The refinery, to be located near the group's mammoth petrochemical joint venture with Anglo-Dutch oil giant Royal Dutch/Shell in Daya Bay in Huizhou City, marks the group's first major refinery investment. It will turn the country's third oil firm into an integrated one providing upstream and downstream products.

"Daya Bay is an ideal location for the new project because it could share the public facilities with the nearby petrochemical joint venture to cut costs; meanwhile, the refinery could provide raw materials that the joint venture's ethylene project needs," said the officer. The procedure could save US$100 million for both refinery and ethylene projects.

Besides, the location is expected to shorten transportation distances since the products of the refinery will mainly be marketed in South China, he said.

Different from other refineries in the country, CNOOC's is designed to focus more on heavy oil processing with the crude oil coming from east China's Bohai Bay, which is still under exploration at this stage.

"The equipment will be specially designed for heavy oil that could greatly improve the utilization of the resource," he said.

An official with Daya Bay Economic and Technological Zone said the project had been arranged in the latest blueprint of Daya Bay and will cover a total of 2 square kilometers. "We have made full preparation for the construction of the project," said the official.

CNOOC did not rule out the possibility of operating the project with a foreign partner. "Our financing plan should be open to both domestic and international investors, but it's also possible for the group to run the project on its own," the press officer told China Daily.

The group had proposed to Shell another marriage early this year when the feasibility research report for the refinery project was still seeking approval. However, Shell said it would consider the offer and evaluate the project.

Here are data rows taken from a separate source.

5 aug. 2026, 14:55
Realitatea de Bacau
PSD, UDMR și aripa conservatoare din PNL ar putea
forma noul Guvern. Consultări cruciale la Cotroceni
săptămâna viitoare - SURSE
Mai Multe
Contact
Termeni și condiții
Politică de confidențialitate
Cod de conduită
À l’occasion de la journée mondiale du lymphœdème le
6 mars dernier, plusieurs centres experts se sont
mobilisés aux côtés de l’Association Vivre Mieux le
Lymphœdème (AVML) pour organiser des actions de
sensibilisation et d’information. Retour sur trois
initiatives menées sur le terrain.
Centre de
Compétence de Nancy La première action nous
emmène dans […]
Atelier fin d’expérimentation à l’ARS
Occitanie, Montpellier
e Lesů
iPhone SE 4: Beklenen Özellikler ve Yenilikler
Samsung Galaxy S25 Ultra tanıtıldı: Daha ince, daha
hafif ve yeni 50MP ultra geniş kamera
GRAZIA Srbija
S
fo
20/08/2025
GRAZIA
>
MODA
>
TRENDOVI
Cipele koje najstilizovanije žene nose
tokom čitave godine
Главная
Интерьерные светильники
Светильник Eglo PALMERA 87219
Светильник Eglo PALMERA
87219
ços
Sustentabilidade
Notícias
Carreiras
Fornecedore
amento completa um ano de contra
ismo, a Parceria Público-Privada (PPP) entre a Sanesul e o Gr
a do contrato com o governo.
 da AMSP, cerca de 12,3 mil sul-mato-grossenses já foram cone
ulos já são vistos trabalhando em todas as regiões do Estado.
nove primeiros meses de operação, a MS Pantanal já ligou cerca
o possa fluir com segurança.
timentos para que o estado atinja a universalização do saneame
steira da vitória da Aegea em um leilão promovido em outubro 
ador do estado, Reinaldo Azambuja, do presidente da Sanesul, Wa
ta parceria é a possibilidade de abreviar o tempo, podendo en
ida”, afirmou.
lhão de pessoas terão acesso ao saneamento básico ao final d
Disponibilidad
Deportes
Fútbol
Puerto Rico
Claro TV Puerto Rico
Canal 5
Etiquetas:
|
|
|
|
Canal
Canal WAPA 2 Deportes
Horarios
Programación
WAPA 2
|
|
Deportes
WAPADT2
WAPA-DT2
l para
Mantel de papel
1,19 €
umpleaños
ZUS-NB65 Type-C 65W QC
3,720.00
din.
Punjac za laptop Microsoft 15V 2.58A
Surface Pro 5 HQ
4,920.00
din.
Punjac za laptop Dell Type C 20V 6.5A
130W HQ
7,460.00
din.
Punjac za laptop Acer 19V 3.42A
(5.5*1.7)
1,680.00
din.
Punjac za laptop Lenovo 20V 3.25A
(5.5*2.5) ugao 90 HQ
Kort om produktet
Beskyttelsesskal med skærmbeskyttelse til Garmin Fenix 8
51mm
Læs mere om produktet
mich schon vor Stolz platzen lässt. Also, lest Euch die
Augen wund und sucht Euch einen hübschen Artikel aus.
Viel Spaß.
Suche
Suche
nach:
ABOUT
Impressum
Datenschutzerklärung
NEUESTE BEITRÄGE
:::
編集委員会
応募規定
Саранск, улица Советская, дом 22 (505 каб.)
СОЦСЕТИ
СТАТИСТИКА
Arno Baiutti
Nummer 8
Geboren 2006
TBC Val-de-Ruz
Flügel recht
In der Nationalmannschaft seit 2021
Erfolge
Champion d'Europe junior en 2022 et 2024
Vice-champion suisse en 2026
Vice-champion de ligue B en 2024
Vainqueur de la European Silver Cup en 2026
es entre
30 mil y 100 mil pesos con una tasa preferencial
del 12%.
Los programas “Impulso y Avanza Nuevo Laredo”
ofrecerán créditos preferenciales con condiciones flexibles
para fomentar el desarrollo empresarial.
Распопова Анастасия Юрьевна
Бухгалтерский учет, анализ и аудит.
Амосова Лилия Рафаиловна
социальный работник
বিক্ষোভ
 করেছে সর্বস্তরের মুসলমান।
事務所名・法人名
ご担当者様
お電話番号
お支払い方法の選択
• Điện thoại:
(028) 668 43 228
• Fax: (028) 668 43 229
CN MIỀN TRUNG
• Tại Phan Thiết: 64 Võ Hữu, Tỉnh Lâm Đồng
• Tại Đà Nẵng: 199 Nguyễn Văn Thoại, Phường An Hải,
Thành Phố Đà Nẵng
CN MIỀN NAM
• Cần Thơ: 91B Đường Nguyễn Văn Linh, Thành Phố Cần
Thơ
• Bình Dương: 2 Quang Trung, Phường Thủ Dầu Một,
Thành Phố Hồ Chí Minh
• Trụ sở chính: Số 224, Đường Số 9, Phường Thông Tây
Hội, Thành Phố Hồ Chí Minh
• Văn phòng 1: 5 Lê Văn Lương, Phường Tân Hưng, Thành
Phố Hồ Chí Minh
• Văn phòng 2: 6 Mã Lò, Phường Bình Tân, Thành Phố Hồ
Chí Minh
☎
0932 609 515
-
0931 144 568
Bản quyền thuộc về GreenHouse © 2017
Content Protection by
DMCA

"Our stance (towards CNOOC's proposal) did not change at the moment it got approval. We are pleased to be invited to participate but we are still evaluating the opportunity," Shell China spokeswoman Li Lusha told China Daily yesterday. She did not reveal when the evaluation would end.

If Shell decides to go ahead, it will be the first foreign investment in the refinery sector in China for some years.

CNOOC began to lose its attraction as China's sole offshore oil explorer after the country granted offshore exploration licences to Sinopec Group and recently to PetroChina Group, the country's second and first largest oil firms.

It has become more crucial for CNOOC to develop its downstream business, which is mainly dominated by Sinopec and PetroChina.